Please note that if you're using the conda package manager, you may need to enable the conda-forge repo to install the required versions of the pandas
and fastparquet
packages.
conda config --add channels conda-forge
conda config --set channel_priority strict
Confirm that the conda-forge channel has been added and set to highest priority.
conda config --show channels
The output should look similar to this (notice that conda-forge is listed above the defaults channel):
channels:
- conda-forge
- defaults
Then, install the required packages from requirements.txt
conda install --file requirements.txt
or
pip install -r requirements.txt
Spacy
After installing the requirements you need to download the Spacy model:
python -m spacy download en_core_web_sm
See the data_exploration.ipynb
notebook.
Here we do initial data exploration, visualisations and correlation.

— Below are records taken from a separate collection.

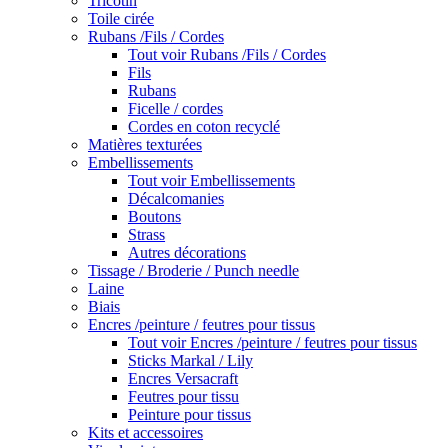
Tricotin
Toile cirée
Rubans /Fils / Cordes
Tout voir Rubans /Fils / Cordes
Fils
Rubans
Ficelle / cordes
Cordes en coton recyclé
Matières texturées
Embellissements
Tout voir Embellissements
Décalcomanies
Boutons
Strass
Autres décorations
Tissage / Broderie / Punch needle
Laine
Biais
Encres /peinture / feutres pour tissus
Tout voir Encres /peinture / feutres pour tissus
Sticks Markal / Lily
Encres Versacraft
Feutres pour tissu
Peinture pour tissus
Kits et accessoires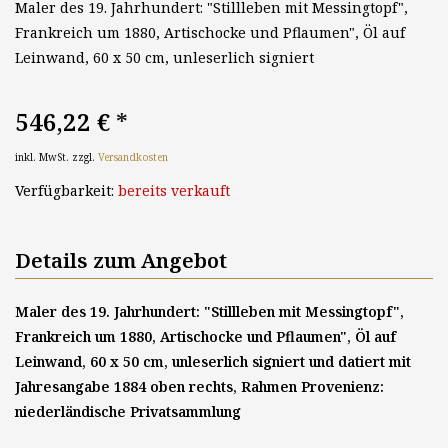
Maler des 19. Jahrhundert: "Stillleben mit Messingtopf",
Frankreich um 1880, Artischocke und Pflaumen", Öl auf
Leinwand, 60 x 50 cm, unleserlich signiert
546,22 €
*
inkl. MwSt. zzgl.
Versandkosten
Verfügbarkeit:
bereits verkauft
Details zum Angebot
Maler des 19. Jahrhundert: "Stillleben mit Messingtopf",
Frankreich um 1880, Artischocke und Pflaumen", Öl auf
Leinwand, 60 x 50 cm, unleserlich signiert und datiert mit
Jahresangabe 1884 oben rechts, Rahmen Provenienz:
niederländische Privatsammlung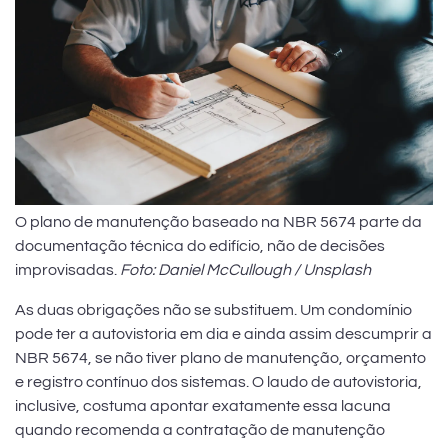
O plano de manutenção baseado na NBR 5674 parte da
documentação técnica do edifício, não de decisões
improvisadas.
Foto: Daniel McCullough / Unsplash
As duas obrigações não se substituem. Um condomínio
pode ter a autovistoria em dia e ainda assim descumprir a
NBR 5674, se não tiver plano de manutenção, orçamento
e registro contínuo dos sistemas. O laudo de autovistoria,
inclusive, costuma apontar exatamente essa lacuna
quando recomenda a contratação de manutenção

See the baseline_model.ipynb
notebook.
Here we establish a baseline model using the scikit-learn RandomForestClassifier with default settings.

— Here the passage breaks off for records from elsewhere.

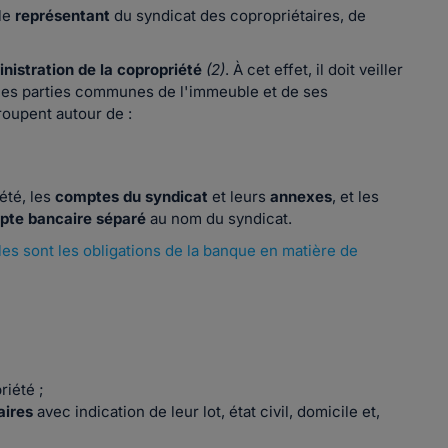
 le
représentant
du syndicat des copropriétaires, de
nistration de la copropriété
(2)
. À cet effet, il doit veiller
 les parties communes de l'immeuble et de ses
oupent autour de :
été, les
comptes du syndicat
et leurs
annexes
, et les
pte bancaire séparé
au nom du syndicat.
les sont les obligations de la banque en matière de
riété ;
aires
avec indication de leur lot, état civil, domicile et,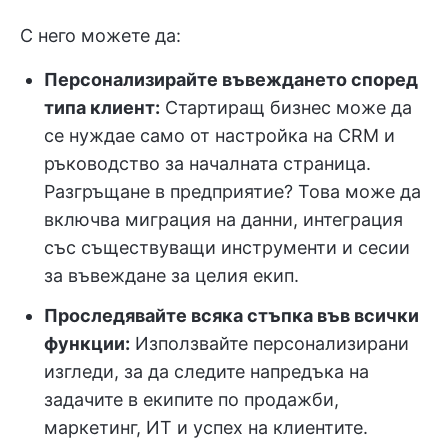
С него можете да:
Персонализирайте въвеждането според
типа клиент:
Стартиращ бизнес може да
се нуждае само от настройка на CRM и
ръководство за началната страница.
Разгръщане в предприятие? Това може да
включва миграция на данни, интеграция
със съществуващи инструменти и сесии
за въвеждане за целия екип.
Проследявайте всяка стъпка във всички
функции:
Използвайте персонализирани
изгледи, за да следите напредъка на
задачите в екипите по продажби,
маркетинг, ИТ и успех на клиентите.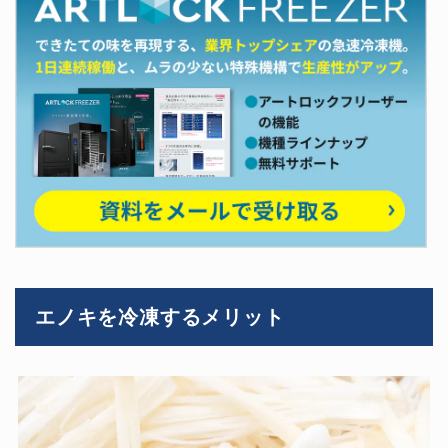
エノキを冷凍するメリット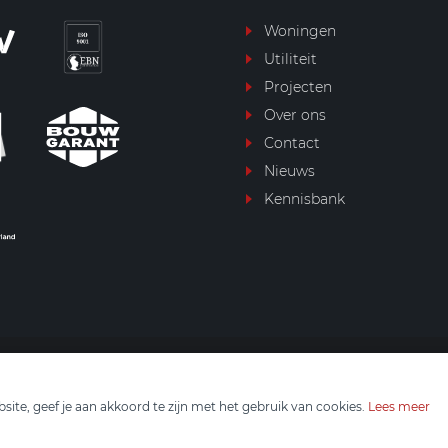
Woningen
Utiliteit
Projecten
Over ons
Contact
Nieuws
Kennisbank
ite, geef je aan akkoord te zijn met het gebruik van cookies.
Lees meer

See the feature_generation.ipynb
notebook.
Here we generate the features used in the classifiers.
See the RandomForest.ipynb
notebook.
Here we attempt improve on the RandomForestClassifier results by adding features and tuning parameters.
See the SVM.ipynb
notebook.
Here we use the SVM model to see if we can improve the results. We use the same features as created for the RandomForestClassifier, and also try tuning parameters for improved results.
See the AdaBoost.ipynb
notebook.
Here we use the AdaBoost model to see if we can improve the results. We use the same features as created for the RandomForestClassifier, and also try tuning parameters for improved results.
See the GradientBoosting.ipynb
notebook.
Here we use the GradientBoosting model to see if we can improve the results. We use the same features as created for the RandomForestClassifier, and also try tuning parameters for improved results.
See the NaiveBayes.ipynb
notebook.
Here we use the NaiveBayes model to see if we can improve the results. We use the same features as created for the RandomForestClassifier, and also try tuning parameters for improved results.
See the Results.ipynb
notebook.
Here we have combined some of the results from the model-specific notebooks for comparisons.